P&J Column for 12.5.14

17th place at Eurovision for the U.K.? Fair enough, we weren’t the Wurst.

View From the Midden – rural affairs with MTV (Meikle Wartle Television) presenter JOCK ALEXANDER

It hiz been an international wikend in the village. On Setterday nicht, a’bdy got thegither in Skittery Wullie’s Byre to watch the Eurovision Song Contest. We crackit open Shaky Tam’s vegetable wine, (or the Beetroot nouveau, as he likes to cry it), and settled doon ameen the nowt. A sleeping Aberdeen Angus maks a surprisingly comfy, if flatulent, footstool. I ken fit you’re thinking – fit aboot the smell? Well let me tell ye, the cows didna seem to mind it of aa.

Fit an amazing spectacle it wiz; flashing lights, smoke, and high-pitched screching. And eence we untangled Feel Moira fae the electric fence, we got to watching Eurovision, and losh, it wiz nearly as enertaining. I hid a lot of sympathy for the twa Russian quinies, fa not only hid to suffer some ill-nat’erd booing, but hid somehow managed to get their hair tangled thegither. If only Sheepie Henderson hid been there in Copenhagen, with his shears, he’d hiv freed them in nae time. Interestingly, the Polish entry divided the company alang the lines of sex. Folk fa like it thought they were magic. Although we were aa agreed that yon quine wizna ga’an to get much butter churned working the plunger like yon. There wiz a lot of support in the room for the British candidate, Molly Smitten-Downes, fa we thought wiz under marked. Mebbe she’d hiv got on better if she didna hae a surname that sounds like a disease of the udder.

But of course the surprise of the night wiz the runaway success of Conchita Wurst, the Austrian quine fa won the hale thing. Fit a performance she gave. I’ve nae seen onything so heart-felt and convincing since Tam tried to persuade the Sheriff nae to ban him for drink driving. Conchita’s victory wiz a triumph for bearded wifies awye. It left Feel Moira with tears streaming doon her face, not all of which could be attributed to the Byre’s methane-rich atmosphere. In a spontaneous display of unity and fellow feeling, we hoisted Feel Moira in the air. Which proved to be a mistake, cos she wiz still carrying a positive charge efter yon business with the electric fence. Athegither, an explosive night’s entertainment. Cheerio!

CAVA KENNY CORDINER, the footballer columnists’ football columnist.

I have had a week full of blitz and glamour this week, what has seen me barging shoulders with some real big wigs, not to mention Stewartie Milne. Not only was I at the AECC on Thursday for the Dons’ player of the year dinner, but I also got invited out of my comfy zone to Mannofield on Friday for the One Day International.

The AFC do was a most suspicious occasion. I’ve been at more dinners than I’ve had hot dinners, but this year’s event had a special atmosphere seeing as the Dandies has had such a magic season. Needles to say, there was all sorts of awards being handed out. Jonny Hayes got Goal of the Season, Mark Reynolds was the fans’ Player of the Year but I think the specialist prize of the night went to Peter Pawlett, who was named Players’ Players’ Player of the Year.

There is all sorts of players in football, but you can only be one of them. You can be a fans’ player; a manager’s player, or best of all – a players’ player. Of course, back in my extinguished playing career, I was sometimes always all of them. Down at Brechin I was a fans’ player, because they loved seeing someone who wore his sleeve on his heart. At Locos I was a players’ player because after every home game I used to take the whole team back to my cocktail bar, Enforcers, for a lock-in. But in my glory days at the Dons I was a manager’s player, because Fergie relied on me to lift the team. ‘Cordiner’, he would scream, cheerfully, his chuddy going mental: ‘I can always tell when you’re on the pitch – the other ten lads all have to raise their game’.

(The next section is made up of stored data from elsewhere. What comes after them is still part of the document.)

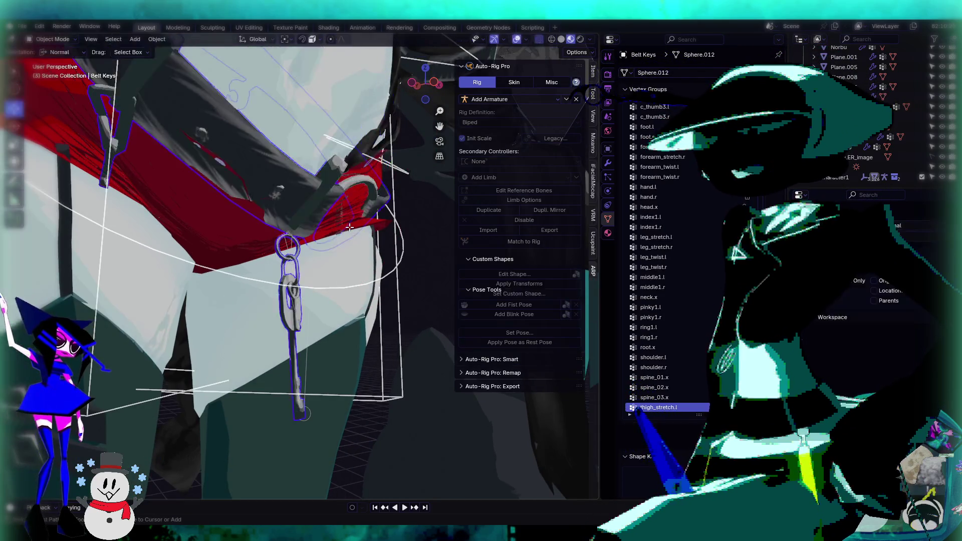
{"action": "key", "text": "alt+a"}
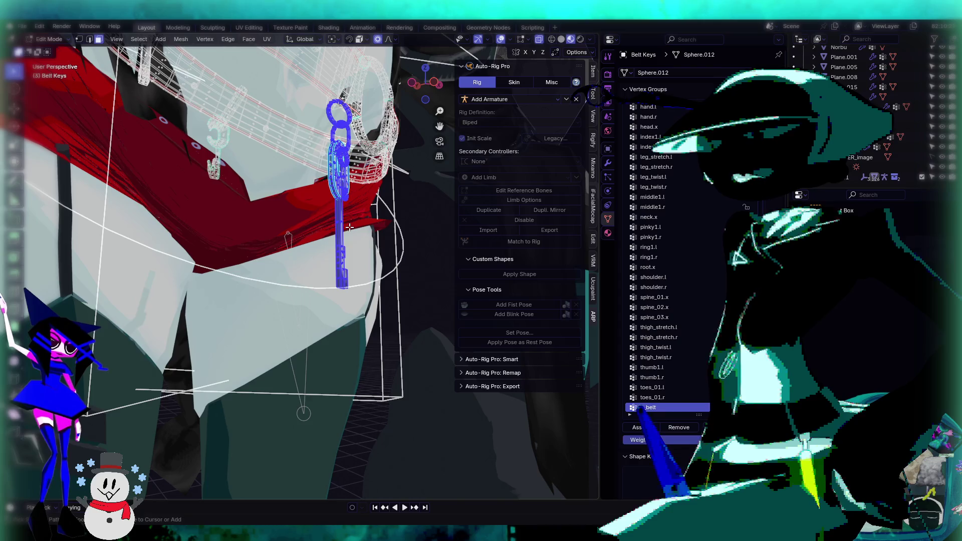
{"action": "key", "text": "Tab"}
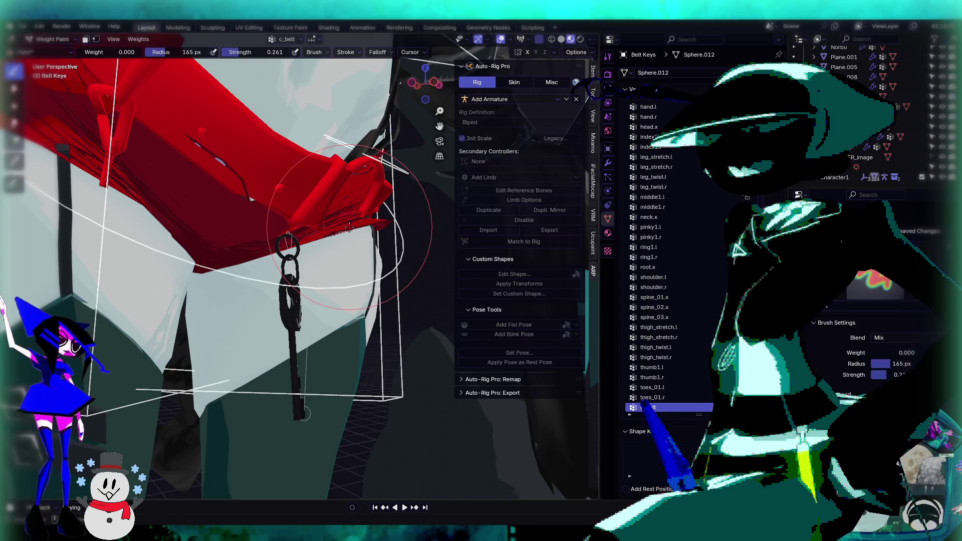
{"action": "left_click", "coordinate": [349, 227], "text": "ctrl"}
{"action": "key", "text": "ctrl+Tab"}
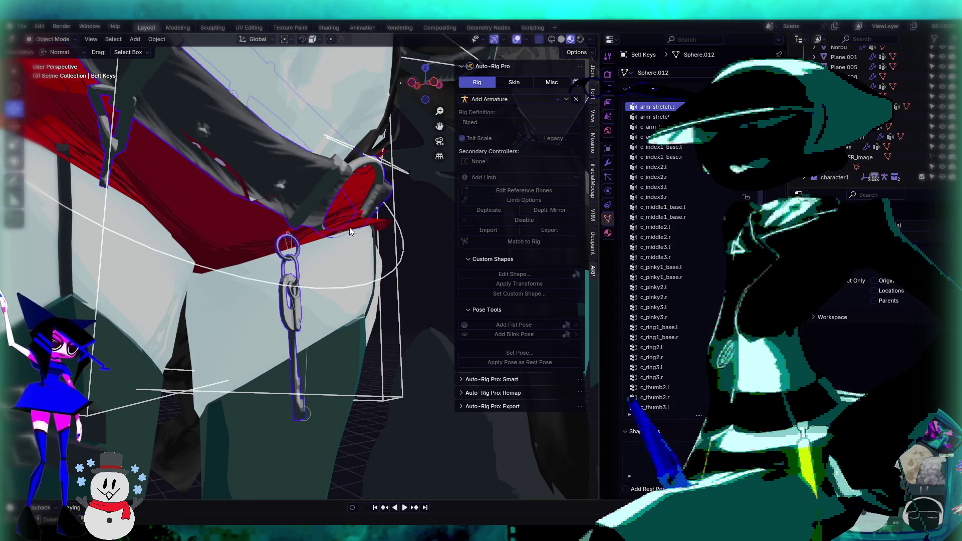
Step: Select the whole key piece with Ctrl+L in Edit Mode and switch to Weight Paint
{"action": "key", "text": "Tab"}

As regulation readers will know, football is very much my matinee, so it was an aftershock to the system when I went to Mannofield on Friday to watch Scotland stick England at croquet. I’ve never understood the game, to be honest. All these silly-leg-ons, yorkies and made-in-dovers is way over my head, and some of the guys in the corpulent hospitality suite was taking the mickey out of me; but after six solid hours in the beer tent waiting for the rain to stop, it all started to make sense.

Eventually the skies cleared and they was able to get the ball rolling, but because there was not much time left, England won using the Duck-faced Selfie method. I says to my companions I says, “If only Scotland had thought of that and done it first, they’d have wiped the floor with them!” They didn’t have no answer to that.